As we welcome a new decade, we have come to realize that the loudly announced predictions of a self-driving future did not materialize…just yet. While auto manufacturers continue to fine-tune the hardware and software to develop autonomous vehicles for commercial and personal use, drivers must more than ever pay attention to the road, to other vehicles, and to the myriad of events on their path.
Self-driving technology, like all other technologies, is not exempt of the Gartner Hype Cycle with a peak of Inflated Expectations, followed by a Throw of Disillusionment and a Slope of Enlightenment that will slowly converge to a Plateau of Productivity. As a researcher in Human Factors studying the deployment and safe adoption of self-driving, I welcome this encounter with reality. In a study recently published in Traffic Injury Prevention and funded by the Center for Child Injury Prevention Studies (CChIPS), my colleagues and I used driving simulation to understand people’s knowledge, anticipation, and reaction to self-driving vehicles.
The study’s objective was to explore how age and sex impact a person’s ability to respond to an emergency when in a self-driving vehicle. We studied 60 participants in three groups – teens (ages 16-19), adults (ages 30-55), and seniors (age 65+) and had them take two simulated drives after being taught how to engage the autopilot in a way similar to what happens on a Tesla vehicle. They were then asked to give their impressions on the simulator experience and reflect on their trust in self-driving technology.
What We Found
Our study participants were first asked general questions on car automation. Not surprisingly, we found that most participants were confused by the terminology used by Advanced Driver Assistance System (ADAS) manufacturers. We welcome the work done by CChIPS Industry Advisory Board member Consumer Reports and the University of Iowa (MyCarDoesWhat.org) to help consumers navigate ADAS features.

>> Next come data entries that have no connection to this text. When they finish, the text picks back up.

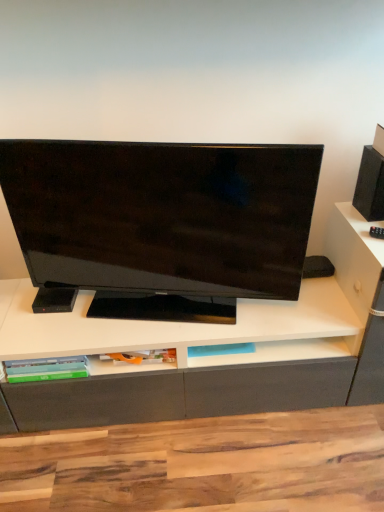
Image resolution: width=384 pixels, height=512 pixels. What do you see at coordinates (160, 224) in the screenshot?
I see `matte black tv at center` at bounding box center [160, 224].

At what (x,y) coordinates should I click in order to perform the action: click on matte black tv at center. Please return your answer as a coordinate pair (x, y). This screenshot has height=512, width=384. Looking at the image, I should click on 160,224.

This screenshot has width=384, height=512. I want to click on matte black tv at center, so click(x=160, y=224).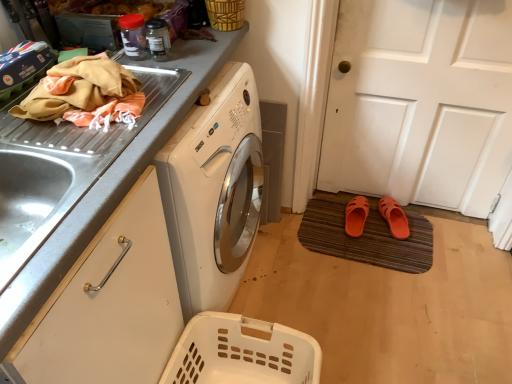
Question: Does woven bamboo basket at upper center, the first basket when ordered from top to bottom, have a larger size compared to brown textured doormat at lower right?

Choices:
 (A) yes
 (B) no

Answer: (B)

Question: From a real-world perspective, does woven bamboo basket at upper center, which ranks as the second basket in bottom-to-top order, stand above brown textured doormat at lower right?

Choices:
 (A) yes
 (B) no

Answer: (A)

Question: From the image's perspective, would you say woven bamboo basket at upper center, the first basket when ordered from top to bottom, is positioned over brown textured doormat at lower right?

Choices:
 (A) no
 (B) yes

Answer: (B)

Question: Considering the relative positions of woven bamboo basket at upper center, the first basket when ordered from top to bottom, and brown textured doormat at lower right in the image provided, is woven bamboo basket at upper center, the first basket when ordered from top to bottom, behind brown textured doormat at lower right?

Choices:
 (A) yes
 (B) no

Answer: (B)

Question: From the image's perspective, is woven bamboo basket at upper center, the first basket when ordered from top to bottom, under brown textured doormat at lower right?

Choices:
 (A) no
 (B) yes

Answer: (A)

Question: Is point (222, 321) closer or farther from the camera than point (349, 231)?

Choices:
 (A) closer
 (B) farther

Answer: (A)

Question: Looking at the image, does white plastic laundry basket at lower center, which is counted as the 1th basket, starting from the bottom, seem bigger or smaller compared to orange rubber slipper at lower center, acting as the 2th footwear starting from the right?

Choices:
 (A) small
 (B) big

Answer: (B)

Question: From a real-world perspective, is white plastic laundry basket at lower center, the 2th basket when ordered from top to bottom, positioned above or below orange rubber slipper at lower center, acting as the 2th footwear starting from the right?

Choices:
 (A) above
 (B) below

Answer: (A)

Question: Is white plastic laundry basket at lower center, the 2th basket when ordered from top to bottom, situated inside orange rubber slipper at lower center, arranged as the first footwear when viewed from the left, or outside?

For example, if a car is equipped with cruise control, it will maintain a given speed; but, it’s still the driver’s responsibility to brake. If a car is equipped with active cruise control, it will not only maintain that set speed, but also will detect the car ahead and brake automatically. Interestingly, many drivers are confused about their car's features and often just don't use them. When participants who do have cruise control were asked if they use it, half answered that they don't.
For the second part of the study, our participants were introduced to driving simulation. They learned how to drive manually on the simulator and were then taught how to turn on the autopilot. In a scenario where the automated vehicle unexpectedly drives towards a closed highway exit, 40 percent of participants crashed and 21 percent of them did not react at all, even though they had 6.2 seconds to brake to avoid the collision. Here are some other key take-aways:
- Interestingly, women ages 35 to 50 performed better than any other group. When their attention was diverted by a secondary task, they rose up to the occasion to concurrently deliver on the secondary task (collect change for a toll) and regain safe control of the vehicle.
- Seniors had the highest crash rate (50 percent), with a few seniors falling asleep at the wheel.
- All participants with a reaction time less than 4 seconds were able to avoid the crash.
- An unanticipated result from the study was the fact that participants who were cognitively distracted during the drive performed better than the drivers who were not. A close analysis of the experimental videos showed us that the cognitive load kept drivers awake and more prone to pay attention and react to the sudden event presented to them.
When I recently presented on this research at the 2019 Autonomous Vehicles Symposium in Orlando, Florida and at the PennDOT Highly Automated Vehicle Summit, it was a welcome addition to the conferences, which often highlight sessions on sensors and algorithms, often forgetting the Human Factors element. As the need to educate drivers about the capabilities and limitations of their increasingly automated vehicles grows, our research will become even more vital. We welcomed the creation in January 2019 of Partners for Automated Vehicle Education (PAVE), which aims to educate the general public about ADAS and self-driving.